We continue the first round of the Fall 2012 Battle of the Books with Lance of Earth and Sky by Erin Hoffman vs. Orb Sceptre Throne by Ian C. Esslemont. The book I most want to continue reading after 25 pages will advance to the second round.
Lance of Earth and Sky: Pyr trade paperback, April 2012, 315 pages, cover art by Dehong He. This is the sequel to Erin Hoffman's first novel, Sword of Fire and Sea, and the middle volume of the Chaos Knight trilogy, to be concluded with Shield of Sea and Space. Hoffman's short fiction has appeared in such publications as Beneath Ceaseless Skies, Clockwork Phoenix, and Electric Velocipede. She is also a successful video game designer. (She first came into the public eye when she and her husband spearheaded a $15 million class action against game manufacturer Electronic Arts, involving employees' unpaid overtime hours.)
Apparently Vidarian Rulorat, the protagonist of Lance of Earth and Sky, opened a portal between worlds in the previous volume, so now magic is popping up in all sorts of unexpected places. The book opens with Vidarian in magical combat with a rogue seridi elemental. Along with his companions Altair the gryphon and Isri, a friendly elemental, Vidarian encounters in short order the ghost of an old friend, a pack of deadly thornwolves, and an ancient tree-creature.
Orb Sceptre Throne: Tor trade paperback, May 2012, 605 pages, cover art by Steve Stone. Ian C. Esslemont is the co-creator with Steven Erikson of the Malazan universe. Erikson popularized this universe in fiction with his ten-volume Malazan Book of the Fallen. Orb Sceptre Throne is Esslemont's fourth book in the series. I confess I have not previously read any of the Malazan books, but I understand fans regard both Erikson's and Esslemont's novels as part of the Malazan canon.
The first 25 pages of Orb Sceptre Throne bounce us between no fewer than eight viewpoint characters. An archeologist discovers a secret passage beneath the burial grounds south of Darujhistan. A strange man helps a great demon emerge from the sea. An alchemist receives a warning from a fat man and a demon. A young courtesan meets an important councilman who owes all his success to her. A monk confronts a champion duellist. An old woman who is more than she appears awaits her destiny. A former soldier seeking a boat to where the titanic "Moon's Spawn" crashed into the sea is attacked by ruffians. The Malazan ambassador to Darujhistan receives a strange request to secure the burial grounds south of the city. An adventuress and her companion explore the otherworldly "Shores of Creation" where they have been stranded.
The Battle: Following George R.R. Martin's example, many epic fantasies these days de-emphasize the magical elements, in favor of gritty realism, complex character interactions, and a cynical outlook. If you're tired of that approach to fantasy, Lance of Earth and Sky may be up your alley. Hoffman makes no attempt to hold back the fantasy elements, and her narrative flows with a refreshingly breezy attitude. A key scene in the opening pages of Lance of Earth and Sky has the protagonist adopting an adorable litte thornwolf puppy.

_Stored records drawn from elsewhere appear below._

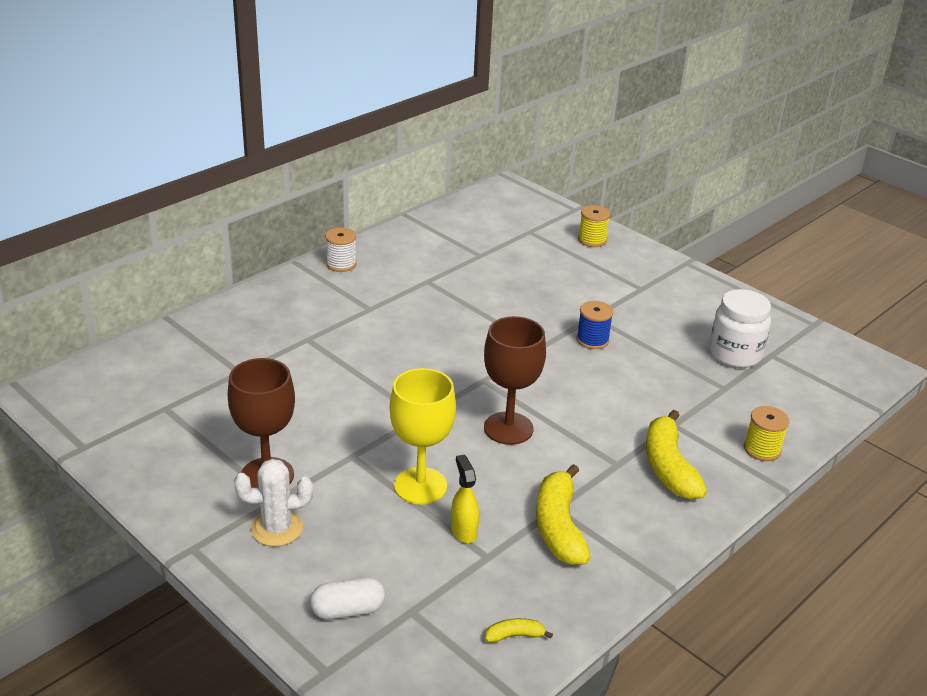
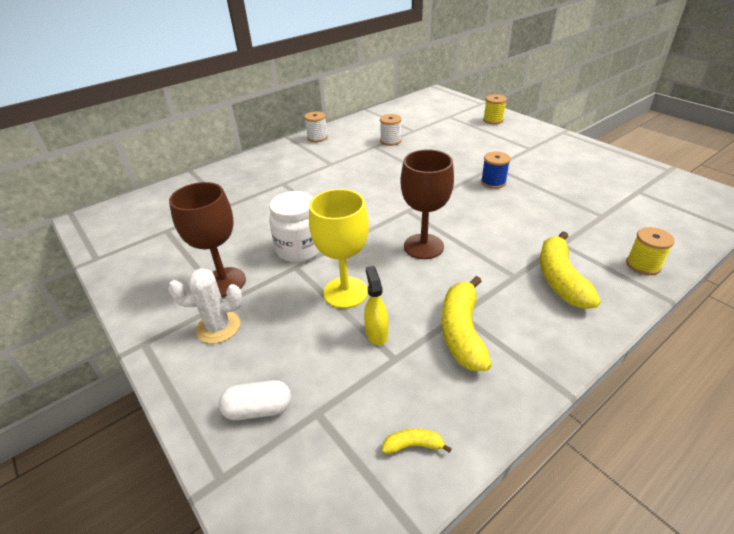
camera: 10 degrees right, 5 degrees up
white jar [709,289,771,368] -> white jar moved to [269,191,320,262]
none -> white spool [380,114,402,146]

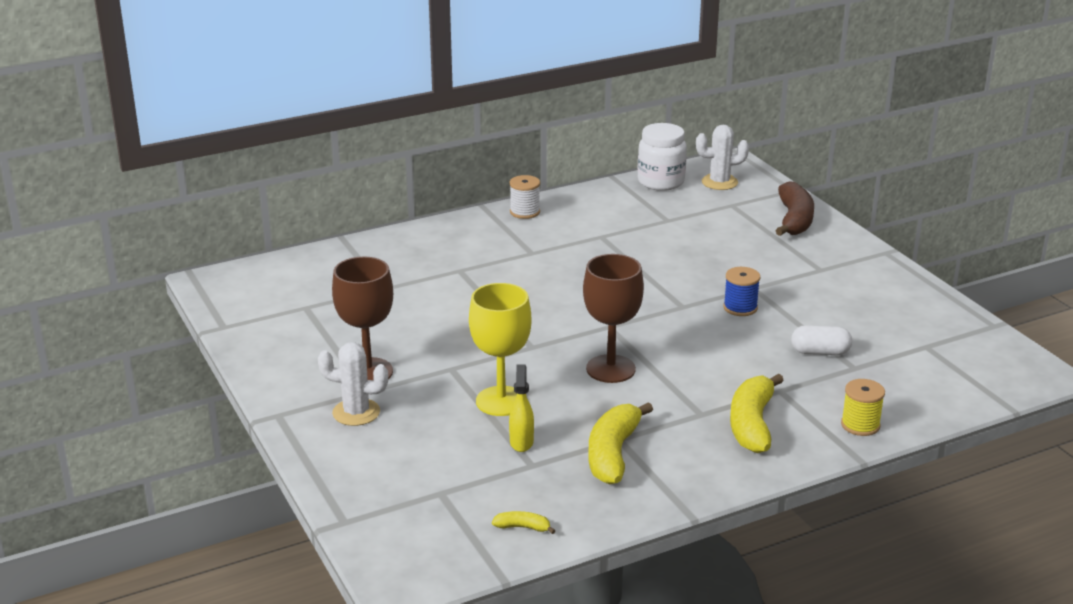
camera: 10 degrees right, 10 degrees down
white capsule [219,380,291,420] -> white capsule moved to [791,325,852,355]
white jar [269,191,320,262] -> white jar moved to [638,123,687,191]
white spool [380,114,402,146] -> none
yellow spool [483,95,507,124] -> brown banana [775,181,814,236]
none -> white cactus [696,125,749,190]

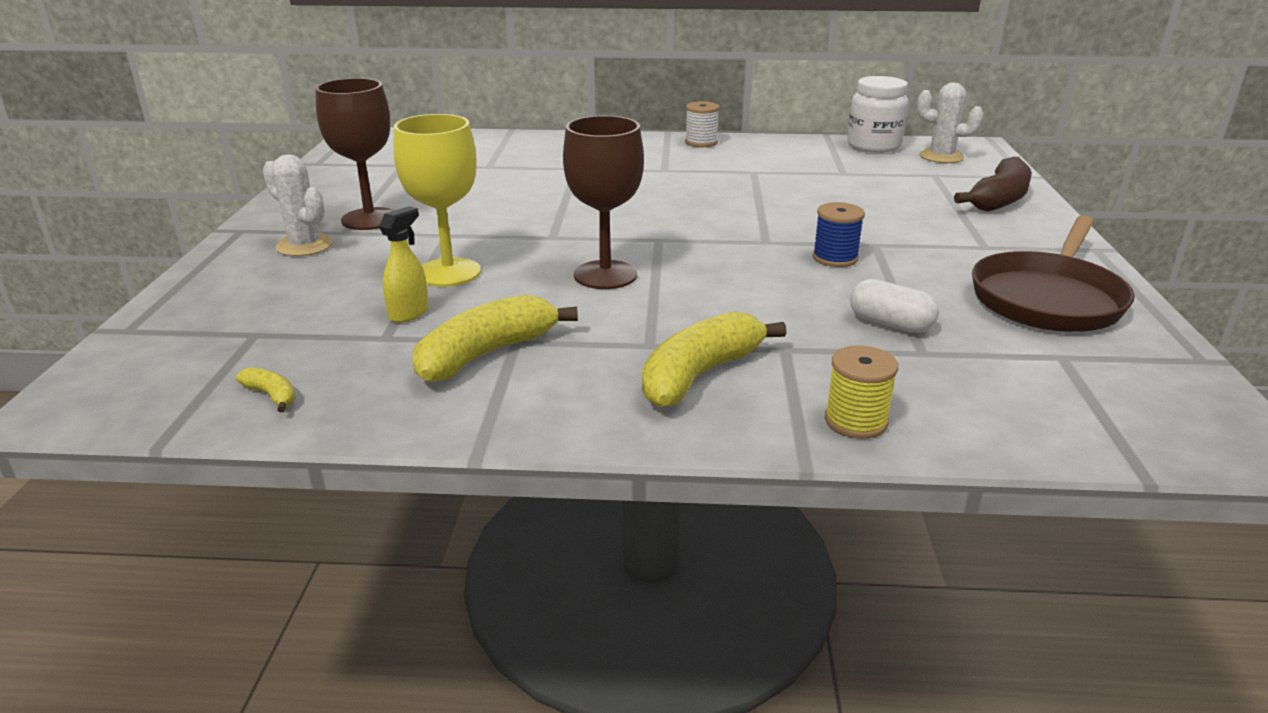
camera: 30 degrees right, 0 degrees up
none -> brown pan [972,215,1135,332]

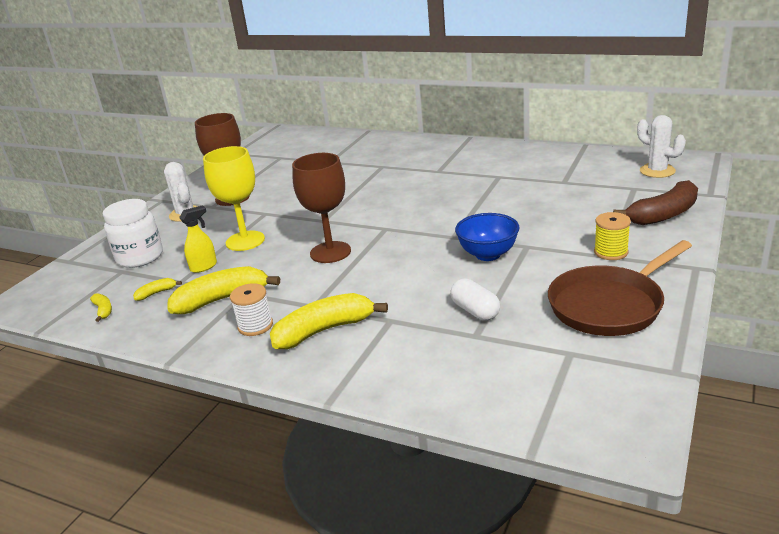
camera: 25 degrees right, 0 degrees up
white spool [685,101,720,147] -> white spool moved to [230,283,273,336]
blue spool [813,202,865,267] -> blue bowl [455,213,519,261]
yellow spool [825,345,898,439] -> yellow spool moved to [594,212,631,260]
white jar [847,76,909,153] -> white jar moved to [103,199,163,268]
none -> yellow banana [133,278,182,301]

But I have not tired of the George R.R. Martin approach to fantasy, and in the opening of Orb Sceptre Throne, Ian C. Esslemont does it just about as well as Martin himself. As in A Song of Ice and Fire, Esslemont's heroes carry themselves with a quiet resignation. Here, for example, a champion swordsman arrives at a monastery to challenge the legendary "Traveller" to a duel, but an old man sweeping the courtyard tells the swordsman he must first prove himself worthy:
"And pray tell how do I do that?"One kick-ass scene like that can take you a long way in the Battle of the Books.

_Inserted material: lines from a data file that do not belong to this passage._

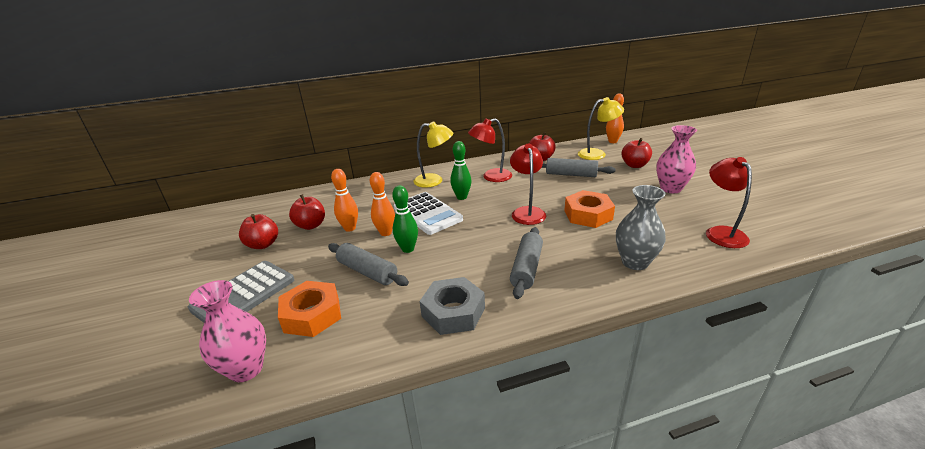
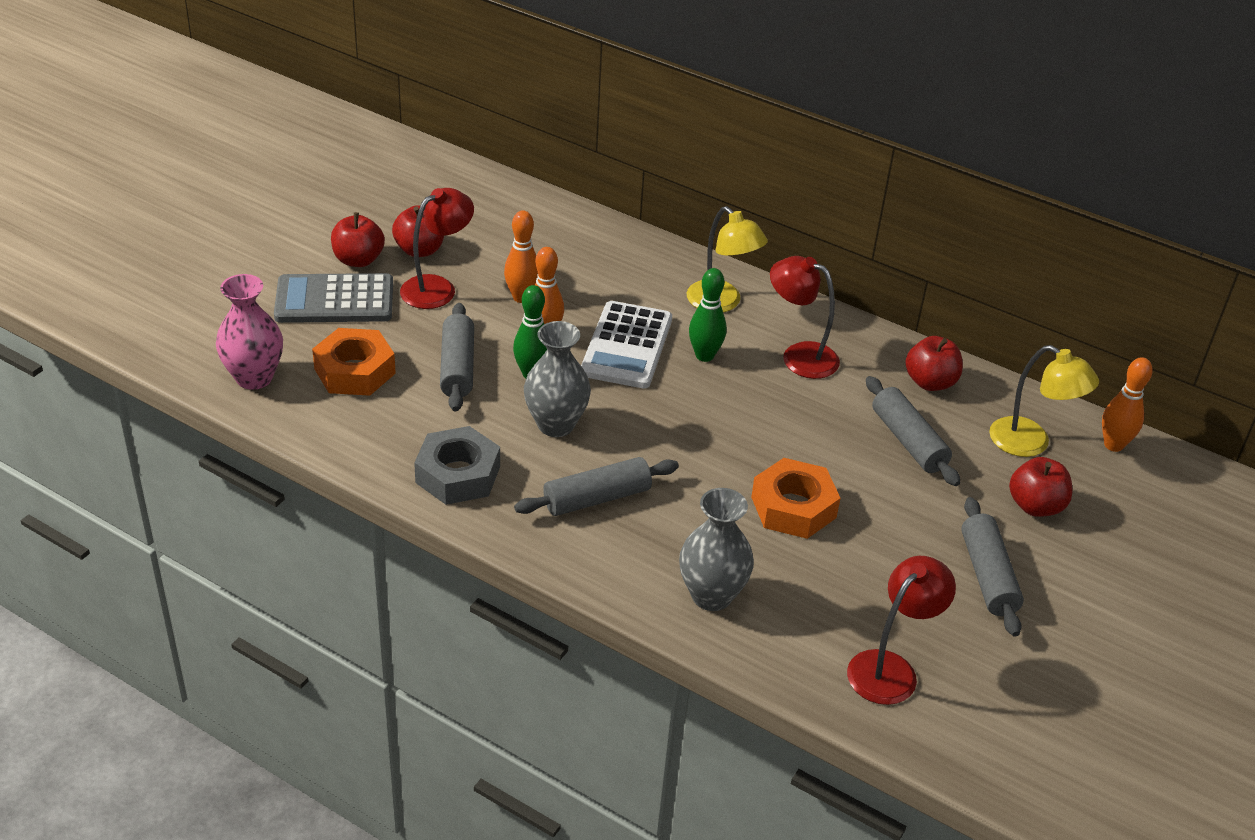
camera: 45 degrees right, 10 degrees up
red apple [289,194,325,230] -> red apple moved to [331,212,385,267]
red lamp [510,143,546,225] -> red lamp moved to [400,188,474,309]
pink vase [656,125,697,193] -> grey rolling pin [961,497,1024,637]
none -> grey vase [524,321,591,437]

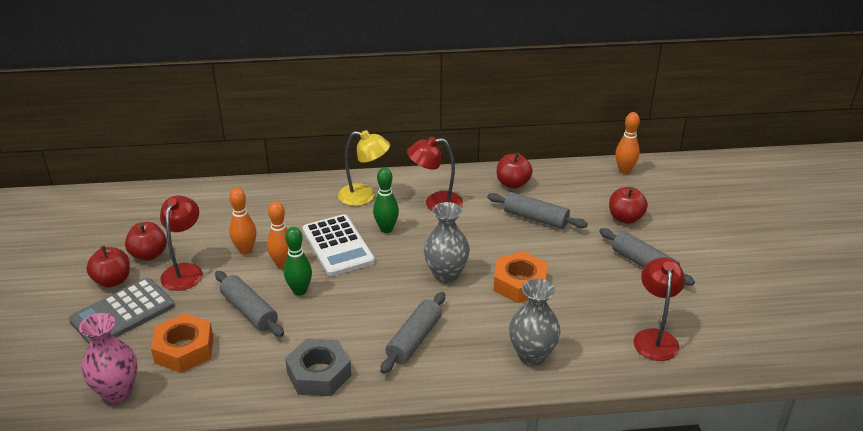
camera: 35 degrees left, 5 degrees down
grey vase [524,321,591,437] -> grey vase moved to [424,202,470,283]
yellow lamp [989,345,1099,457] -> none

"By defeating the least of us."
Esten bit down on his impatience and took a slow calming breath. "And . . . that would be?"
A sad slow shrug from the man. "Well . . . that would be me."
"Yes. I'm very new here."
"You . . ." He stepped away as if the fellow were a lunatic. "But you're just cleaning the court!"

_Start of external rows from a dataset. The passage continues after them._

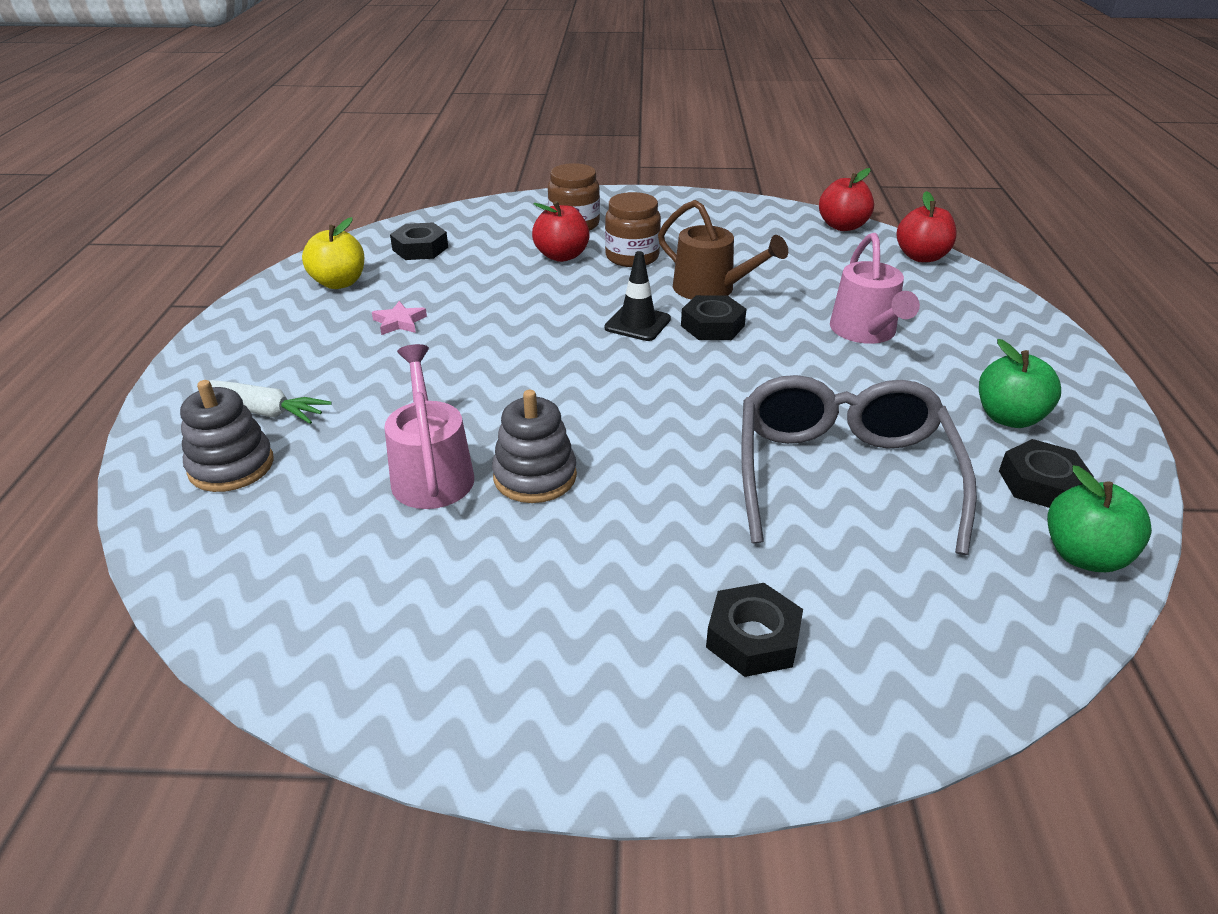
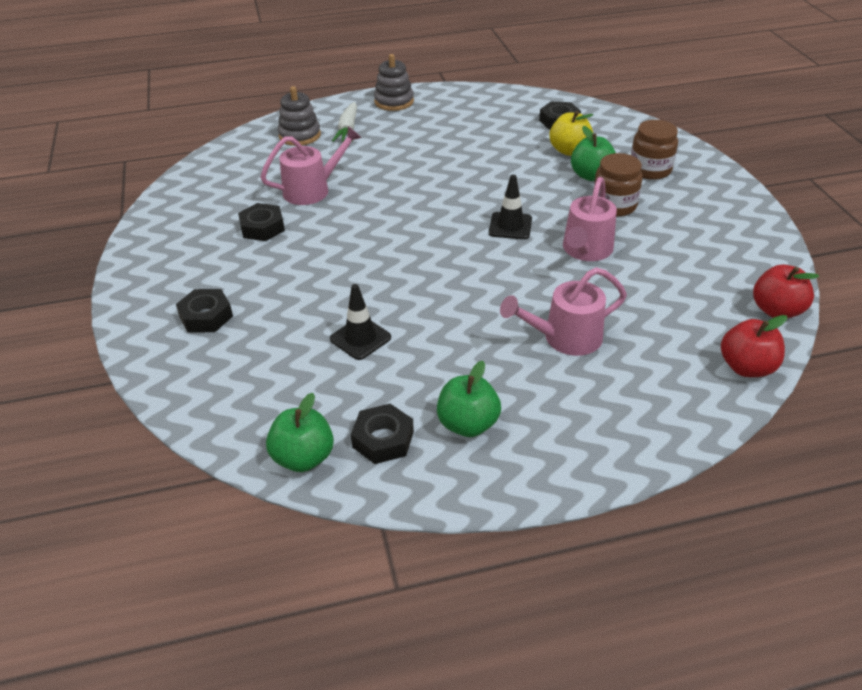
camera: 75 degrees right, 5 degrees up
yellow apple [302,217,364,289] -> yellow apple moved to [549,111,593,156]
pink star [372,301,427,335] -> none
grey stacking toy [492,390,577,503] -> grey stacking toy moved to [374,54,414,111]
red apple [532,201,590,262] -> green apple [571,126,616,181]
brown watering can [658,200,788,300] -> pink watering can [563,177,617,261]
black nut [681,295,746,340] -> black nut moved to [238,203,285,241]
grey glasses [741,375,977,555] -> black traffic cone [330,284,391,360]

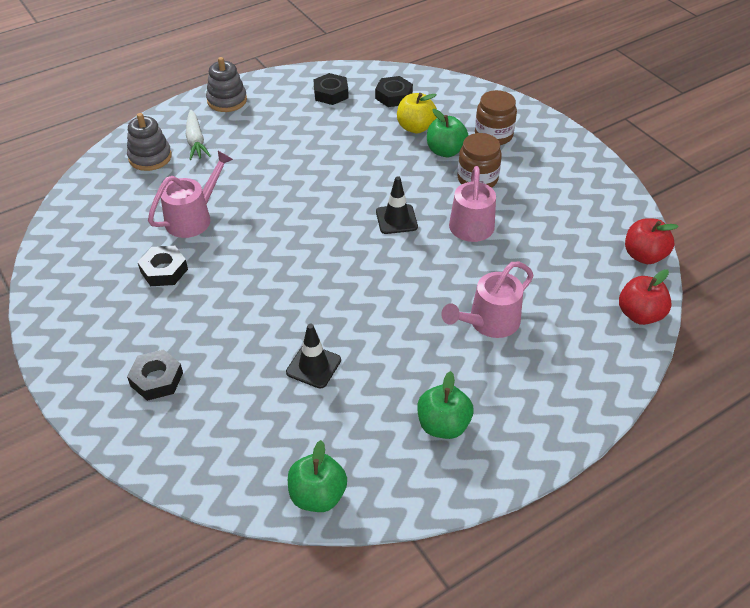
camera: 20 degrees left, 5 degrees up
black nut [351,404,414,464] -> black nut moved to [313,73,349,105]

A rueful nod. "Yes. And I've yet to get it right. It's the wind, you know. No matter how careful you are the wind just comes tumbling through and all your plans and care are for naught."
* * *
Esten opened his hands as if in a gesture of futility. "Well . . . if I must . . . you do have a weapon?"
The old man merely shrugged his regretful apology once more and raised his broom.
THE WINNER: Orb Sceptre Throne by Ian C. Esslemont
Orb Sceptre Throne advances to the second round, to take on Glamour in Glass by Mary Robinette Kowal.